THE REQUEST: Reproduce the listing below word for word, from its first line through the line containing "row: Garry Van", both included.

Dataset listing:
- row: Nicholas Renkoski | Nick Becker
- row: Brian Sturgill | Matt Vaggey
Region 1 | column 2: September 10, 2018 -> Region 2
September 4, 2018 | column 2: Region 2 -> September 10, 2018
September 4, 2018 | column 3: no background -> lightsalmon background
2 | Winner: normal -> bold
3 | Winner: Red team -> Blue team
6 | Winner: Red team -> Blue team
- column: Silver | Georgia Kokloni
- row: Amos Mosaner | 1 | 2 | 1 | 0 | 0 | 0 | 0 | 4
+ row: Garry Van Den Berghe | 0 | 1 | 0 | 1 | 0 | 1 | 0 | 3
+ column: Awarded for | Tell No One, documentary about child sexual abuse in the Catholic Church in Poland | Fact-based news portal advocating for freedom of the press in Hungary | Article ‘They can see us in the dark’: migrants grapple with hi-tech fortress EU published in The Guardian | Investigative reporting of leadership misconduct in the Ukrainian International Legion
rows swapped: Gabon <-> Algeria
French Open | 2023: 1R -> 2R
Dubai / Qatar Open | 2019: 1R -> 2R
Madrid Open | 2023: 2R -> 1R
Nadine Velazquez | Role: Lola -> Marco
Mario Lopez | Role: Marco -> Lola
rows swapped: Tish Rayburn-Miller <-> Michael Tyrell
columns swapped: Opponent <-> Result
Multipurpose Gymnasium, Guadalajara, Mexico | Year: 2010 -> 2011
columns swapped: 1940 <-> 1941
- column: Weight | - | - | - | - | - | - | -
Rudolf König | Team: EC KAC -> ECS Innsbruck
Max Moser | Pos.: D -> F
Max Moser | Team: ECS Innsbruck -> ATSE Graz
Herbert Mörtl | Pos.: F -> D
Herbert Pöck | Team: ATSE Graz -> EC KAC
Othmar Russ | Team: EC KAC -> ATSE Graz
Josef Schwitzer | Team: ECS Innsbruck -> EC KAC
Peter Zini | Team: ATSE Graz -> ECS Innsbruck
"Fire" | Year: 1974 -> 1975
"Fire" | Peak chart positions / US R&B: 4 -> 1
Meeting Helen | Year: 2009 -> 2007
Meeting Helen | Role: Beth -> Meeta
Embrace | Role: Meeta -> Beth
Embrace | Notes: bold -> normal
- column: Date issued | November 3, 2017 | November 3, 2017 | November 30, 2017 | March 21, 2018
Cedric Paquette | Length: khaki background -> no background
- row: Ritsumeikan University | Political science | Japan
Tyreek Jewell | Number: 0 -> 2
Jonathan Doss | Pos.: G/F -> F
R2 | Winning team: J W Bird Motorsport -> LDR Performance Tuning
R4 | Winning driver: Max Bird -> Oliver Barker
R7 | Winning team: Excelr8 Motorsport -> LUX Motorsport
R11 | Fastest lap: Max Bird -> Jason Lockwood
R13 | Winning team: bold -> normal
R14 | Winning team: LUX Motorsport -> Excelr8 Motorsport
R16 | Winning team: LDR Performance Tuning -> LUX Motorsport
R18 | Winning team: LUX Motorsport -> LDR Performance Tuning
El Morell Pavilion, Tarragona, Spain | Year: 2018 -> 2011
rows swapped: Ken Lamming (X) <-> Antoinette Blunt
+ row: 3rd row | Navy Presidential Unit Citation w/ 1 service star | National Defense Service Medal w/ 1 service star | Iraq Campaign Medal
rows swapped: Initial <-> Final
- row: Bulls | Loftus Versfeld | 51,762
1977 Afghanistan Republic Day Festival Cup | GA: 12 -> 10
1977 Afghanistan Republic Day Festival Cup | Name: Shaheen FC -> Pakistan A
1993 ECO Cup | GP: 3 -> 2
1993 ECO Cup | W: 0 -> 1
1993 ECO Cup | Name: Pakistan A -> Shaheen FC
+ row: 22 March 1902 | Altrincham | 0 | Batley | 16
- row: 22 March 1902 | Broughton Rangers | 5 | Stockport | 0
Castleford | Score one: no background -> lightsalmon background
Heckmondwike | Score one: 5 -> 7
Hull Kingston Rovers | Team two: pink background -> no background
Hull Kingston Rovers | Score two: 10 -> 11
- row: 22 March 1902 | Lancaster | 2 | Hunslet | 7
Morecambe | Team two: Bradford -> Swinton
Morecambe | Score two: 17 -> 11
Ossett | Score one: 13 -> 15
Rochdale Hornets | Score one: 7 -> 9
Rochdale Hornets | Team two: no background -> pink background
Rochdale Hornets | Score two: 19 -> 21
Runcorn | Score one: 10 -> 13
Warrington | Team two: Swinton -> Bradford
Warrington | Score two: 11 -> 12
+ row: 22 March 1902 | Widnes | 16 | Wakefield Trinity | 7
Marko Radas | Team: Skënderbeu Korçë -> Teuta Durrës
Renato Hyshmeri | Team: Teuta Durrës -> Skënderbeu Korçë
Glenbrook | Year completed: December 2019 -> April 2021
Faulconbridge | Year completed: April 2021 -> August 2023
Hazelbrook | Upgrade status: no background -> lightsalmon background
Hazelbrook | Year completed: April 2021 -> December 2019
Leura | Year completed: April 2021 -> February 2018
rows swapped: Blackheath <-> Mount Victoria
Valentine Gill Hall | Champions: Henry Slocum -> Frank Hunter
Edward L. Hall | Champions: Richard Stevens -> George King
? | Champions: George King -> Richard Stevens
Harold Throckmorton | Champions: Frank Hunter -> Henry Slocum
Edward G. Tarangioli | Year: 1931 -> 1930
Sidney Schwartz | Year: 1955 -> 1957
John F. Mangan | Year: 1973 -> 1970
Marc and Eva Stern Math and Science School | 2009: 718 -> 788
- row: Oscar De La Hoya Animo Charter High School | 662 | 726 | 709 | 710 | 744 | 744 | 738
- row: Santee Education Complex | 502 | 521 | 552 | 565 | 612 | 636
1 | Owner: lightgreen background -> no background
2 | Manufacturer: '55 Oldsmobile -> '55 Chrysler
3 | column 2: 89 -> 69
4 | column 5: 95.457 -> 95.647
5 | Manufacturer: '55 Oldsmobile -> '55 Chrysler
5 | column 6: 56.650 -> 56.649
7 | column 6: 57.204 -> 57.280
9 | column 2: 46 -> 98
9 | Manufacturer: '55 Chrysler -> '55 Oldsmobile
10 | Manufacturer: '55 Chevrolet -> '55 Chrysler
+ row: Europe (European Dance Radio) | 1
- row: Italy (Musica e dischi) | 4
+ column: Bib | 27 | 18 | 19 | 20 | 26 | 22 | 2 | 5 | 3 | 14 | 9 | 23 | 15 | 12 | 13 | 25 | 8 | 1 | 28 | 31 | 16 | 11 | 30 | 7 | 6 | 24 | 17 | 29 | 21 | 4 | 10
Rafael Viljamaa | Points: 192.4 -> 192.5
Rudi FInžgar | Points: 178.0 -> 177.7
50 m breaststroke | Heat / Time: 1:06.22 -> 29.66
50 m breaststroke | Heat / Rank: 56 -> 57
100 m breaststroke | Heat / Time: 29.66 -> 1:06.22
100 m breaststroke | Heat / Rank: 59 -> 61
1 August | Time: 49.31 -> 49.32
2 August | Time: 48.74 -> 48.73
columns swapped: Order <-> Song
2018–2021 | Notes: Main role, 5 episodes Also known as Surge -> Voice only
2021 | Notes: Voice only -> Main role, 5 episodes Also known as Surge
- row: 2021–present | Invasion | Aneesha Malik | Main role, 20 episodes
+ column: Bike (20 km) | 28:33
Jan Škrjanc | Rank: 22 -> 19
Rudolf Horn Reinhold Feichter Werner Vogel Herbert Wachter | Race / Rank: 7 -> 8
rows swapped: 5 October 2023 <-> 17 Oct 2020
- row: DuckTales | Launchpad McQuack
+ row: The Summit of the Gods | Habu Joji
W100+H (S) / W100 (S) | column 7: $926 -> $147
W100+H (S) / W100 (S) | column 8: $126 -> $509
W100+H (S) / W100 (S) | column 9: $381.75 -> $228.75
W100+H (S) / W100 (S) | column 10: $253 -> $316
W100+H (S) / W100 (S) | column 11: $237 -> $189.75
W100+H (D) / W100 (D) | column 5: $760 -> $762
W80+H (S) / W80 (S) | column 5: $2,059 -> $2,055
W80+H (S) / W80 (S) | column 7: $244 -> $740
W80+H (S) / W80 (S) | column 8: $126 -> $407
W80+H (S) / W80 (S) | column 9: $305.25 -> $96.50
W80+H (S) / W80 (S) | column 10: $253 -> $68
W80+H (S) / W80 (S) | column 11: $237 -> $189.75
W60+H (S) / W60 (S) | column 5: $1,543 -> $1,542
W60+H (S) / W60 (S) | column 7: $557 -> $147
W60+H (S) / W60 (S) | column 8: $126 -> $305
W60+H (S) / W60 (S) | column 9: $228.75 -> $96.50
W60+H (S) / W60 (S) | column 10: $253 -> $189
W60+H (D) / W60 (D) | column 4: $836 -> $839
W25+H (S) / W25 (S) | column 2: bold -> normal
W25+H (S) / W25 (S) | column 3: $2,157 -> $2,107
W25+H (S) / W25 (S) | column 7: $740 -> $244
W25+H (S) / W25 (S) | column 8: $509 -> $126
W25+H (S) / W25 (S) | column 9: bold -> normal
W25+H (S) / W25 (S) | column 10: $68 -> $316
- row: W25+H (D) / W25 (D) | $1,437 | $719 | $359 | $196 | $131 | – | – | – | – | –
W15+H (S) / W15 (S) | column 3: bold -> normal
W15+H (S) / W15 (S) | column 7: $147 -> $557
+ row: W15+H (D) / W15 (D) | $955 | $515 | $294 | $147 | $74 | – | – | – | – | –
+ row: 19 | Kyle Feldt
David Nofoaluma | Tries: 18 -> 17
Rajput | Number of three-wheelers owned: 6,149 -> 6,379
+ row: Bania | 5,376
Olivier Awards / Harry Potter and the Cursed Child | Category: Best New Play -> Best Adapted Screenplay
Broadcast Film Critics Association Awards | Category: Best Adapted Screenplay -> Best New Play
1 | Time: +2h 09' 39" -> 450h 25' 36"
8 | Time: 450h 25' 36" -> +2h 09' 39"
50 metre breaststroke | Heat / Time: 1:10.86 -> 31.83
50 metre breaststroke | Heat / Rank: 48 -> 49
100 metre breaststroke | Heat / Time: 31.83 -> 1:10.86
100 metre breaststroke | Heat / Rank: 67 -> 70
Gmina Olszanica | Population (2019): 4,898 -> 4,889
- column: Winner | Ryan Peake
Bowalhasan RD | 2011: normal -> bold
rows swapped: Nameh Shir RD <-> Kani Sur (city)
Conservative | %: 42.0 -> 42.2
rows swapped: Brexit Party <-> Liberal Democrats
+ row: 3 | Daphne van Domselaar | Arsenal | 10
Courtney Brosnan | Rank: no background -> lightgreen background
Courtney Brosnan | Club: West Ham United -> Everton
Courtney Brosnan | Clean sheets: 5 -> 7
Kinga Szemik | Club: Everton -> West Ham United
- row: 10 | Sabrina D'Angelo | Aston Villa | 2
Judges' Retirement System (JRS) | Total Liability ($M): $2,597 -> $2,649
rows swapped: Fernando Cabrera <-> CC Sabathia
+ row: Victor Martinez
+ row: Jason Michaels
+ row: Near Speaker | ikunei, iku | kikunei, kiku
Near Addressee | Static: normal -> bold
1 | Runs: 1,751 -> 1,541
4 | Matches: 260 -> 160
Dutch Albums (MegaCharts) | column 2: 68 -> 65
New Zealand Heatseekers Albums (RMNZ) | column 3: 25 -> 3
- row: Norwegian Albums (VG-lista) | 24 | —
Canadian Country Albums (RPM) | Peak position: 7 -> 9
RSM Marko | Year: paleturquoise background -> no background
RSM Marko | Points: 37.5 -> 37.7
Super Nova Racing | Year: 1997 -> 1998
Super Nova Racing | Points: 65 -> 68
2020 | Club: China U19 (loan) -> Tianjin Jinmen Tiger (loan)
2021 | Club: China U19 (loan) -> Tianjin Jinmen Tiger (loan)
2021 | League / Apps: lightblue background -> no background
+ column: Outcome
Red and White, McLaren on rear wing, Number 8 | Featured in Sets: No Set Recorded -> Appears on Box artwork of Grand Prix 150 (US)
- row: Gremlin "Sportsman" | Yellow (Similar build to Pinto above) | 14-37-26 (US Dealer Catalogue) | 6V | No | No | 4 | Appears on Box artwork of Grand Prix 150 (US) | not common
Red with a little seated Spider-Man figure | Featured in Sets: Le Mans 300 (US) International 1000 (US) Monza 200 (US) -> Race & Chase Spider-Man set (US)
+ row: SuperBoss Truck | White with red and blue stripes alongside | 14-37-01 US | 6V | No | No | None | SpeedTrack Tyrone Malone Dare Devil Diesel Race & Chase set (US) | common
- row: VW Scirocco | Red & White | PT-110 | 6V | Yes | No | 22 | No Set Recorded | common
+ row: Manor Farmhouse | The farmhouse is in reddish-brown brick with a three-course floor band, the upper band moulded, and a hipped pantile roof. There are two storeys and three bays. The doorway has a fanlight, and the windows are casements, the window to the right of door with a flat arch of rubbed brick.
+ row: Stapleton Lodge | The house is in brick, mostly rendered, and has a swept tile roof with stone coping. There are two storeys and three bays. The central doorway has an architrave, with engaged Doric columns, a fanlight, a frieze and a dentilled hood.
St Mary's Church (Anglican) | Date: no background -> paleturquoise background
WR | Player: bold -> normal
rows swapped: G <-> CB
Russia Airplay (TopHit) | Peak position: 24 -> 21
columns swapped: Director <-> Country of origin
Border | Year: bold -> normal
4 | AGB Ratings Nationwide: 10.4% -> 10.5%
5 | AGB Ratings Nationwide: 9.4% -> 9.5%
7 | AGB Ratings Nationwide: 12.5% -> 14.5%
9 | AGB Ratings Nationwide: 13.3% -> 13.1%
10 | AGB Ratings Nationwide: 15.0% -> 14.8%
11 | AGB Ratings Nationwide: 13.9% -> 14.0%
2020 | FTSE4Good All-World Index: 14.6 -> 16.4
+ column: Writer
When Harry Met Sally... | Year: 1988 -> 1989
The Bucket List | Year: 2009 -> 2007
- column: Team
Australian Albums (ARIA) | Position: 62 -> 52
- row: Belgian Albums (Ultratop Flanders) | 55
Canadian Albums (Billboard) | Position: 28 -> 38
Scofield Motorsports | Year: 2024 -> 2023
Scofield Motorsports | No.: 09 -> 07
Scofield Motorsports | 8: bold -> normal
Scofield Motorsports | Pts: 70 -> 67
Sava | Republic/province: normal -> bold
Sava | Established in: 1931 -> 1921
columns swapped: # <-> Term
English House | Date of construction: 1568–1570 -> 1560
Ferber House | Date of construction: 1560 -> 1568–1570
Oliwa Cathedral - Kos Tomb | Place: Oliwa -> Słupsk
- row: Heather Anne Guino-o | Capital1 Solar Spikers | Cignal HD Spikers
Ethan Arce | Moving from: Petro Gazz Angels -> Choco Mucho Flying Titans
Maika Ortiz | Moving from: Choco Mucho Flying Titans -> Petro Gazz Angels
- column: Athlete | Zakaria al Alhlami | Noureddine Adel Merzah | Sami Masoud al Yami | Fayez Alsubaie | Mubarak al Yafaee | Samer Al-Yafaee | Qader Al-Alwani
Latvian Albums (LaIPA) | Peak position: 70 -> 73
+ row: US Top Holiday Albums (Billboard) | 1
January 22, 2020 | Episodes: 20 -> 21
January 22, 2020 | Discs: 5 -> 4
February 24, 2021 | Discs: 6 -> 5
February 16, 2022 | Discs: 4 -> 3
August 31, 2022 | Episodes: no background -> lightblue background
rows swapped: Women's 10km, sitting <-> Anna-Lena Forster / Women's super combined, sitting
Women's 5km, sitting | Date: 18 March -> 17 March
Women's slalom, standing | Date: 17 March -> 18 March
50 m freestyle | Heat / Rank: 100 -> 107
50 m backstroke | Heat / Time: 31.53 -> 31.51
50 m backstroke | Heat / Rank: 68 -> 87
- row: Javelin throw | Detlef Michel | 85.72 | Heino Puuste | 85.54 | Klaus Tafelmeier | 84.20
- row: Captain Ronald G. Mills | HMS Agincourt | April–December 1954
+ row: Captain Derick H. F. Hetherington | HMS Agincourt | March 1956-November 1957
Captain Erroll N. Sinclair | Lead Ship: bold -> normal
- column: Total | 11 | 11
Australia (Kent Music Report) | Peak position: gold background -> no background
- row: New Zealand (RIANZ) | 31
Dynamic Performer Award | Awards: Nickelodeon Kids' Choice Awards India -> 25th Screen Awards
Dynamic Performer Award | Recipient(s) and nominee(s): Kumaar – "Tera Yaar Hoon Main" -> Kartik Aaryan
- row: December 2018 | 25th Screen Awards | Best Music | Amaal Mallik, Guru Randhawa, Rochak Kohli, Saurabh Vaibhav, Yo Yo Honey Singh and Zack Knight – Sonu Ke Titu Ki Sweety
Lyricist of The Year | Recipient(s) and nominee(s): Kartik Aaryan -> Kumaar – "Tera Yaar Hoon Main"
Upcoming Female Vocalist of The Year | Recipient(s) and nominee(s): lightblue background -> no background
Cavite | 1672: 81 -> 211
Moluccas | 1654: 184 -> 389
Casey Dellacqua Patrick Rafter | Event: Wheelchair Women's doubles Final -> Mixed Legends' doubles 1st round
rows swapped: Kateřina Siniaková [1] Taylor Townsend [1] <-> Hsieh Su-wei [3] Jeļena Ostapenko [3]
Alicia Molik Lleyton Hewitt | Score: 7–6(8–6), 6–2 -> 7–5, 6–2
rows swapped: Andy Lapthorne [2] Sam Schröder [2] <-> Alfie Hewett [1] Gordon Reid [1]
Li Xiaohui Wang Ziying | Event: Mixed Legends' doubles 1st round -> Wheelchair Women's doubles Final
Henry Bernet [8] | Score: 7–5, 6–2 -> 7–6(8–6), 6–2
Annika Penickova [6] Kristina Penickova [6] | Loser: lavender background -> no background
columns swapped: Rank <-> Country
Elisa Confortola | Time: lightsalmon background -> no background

ANSWER TO THIS EXERCISE:
- row: Nicholas Renkoski | Nick Becker
- row: Brian Sturgill | Matt Vaggey
Region 1 | column 2: September 10, 2018 -> Region 2
September 4, 2018 | column 2: Region 2 -> September 10, 2018
September 4, 2018 | column 3: no background -> lightsalmon background
2 | Winner: normal -> bold
3 | Winner: Red team -> Blue team
6 | Winner: Red team -> Blue team
- column: Silver | Georgia Kokloni
- row: Amos Mosaner | 1 | 2 | 1 | 0 | 0 | 0 | 0 | 4
+ row: Garry Van Den Berghe | 0 | 1 | 0 | 1 | 0 | 1 | 0 | 3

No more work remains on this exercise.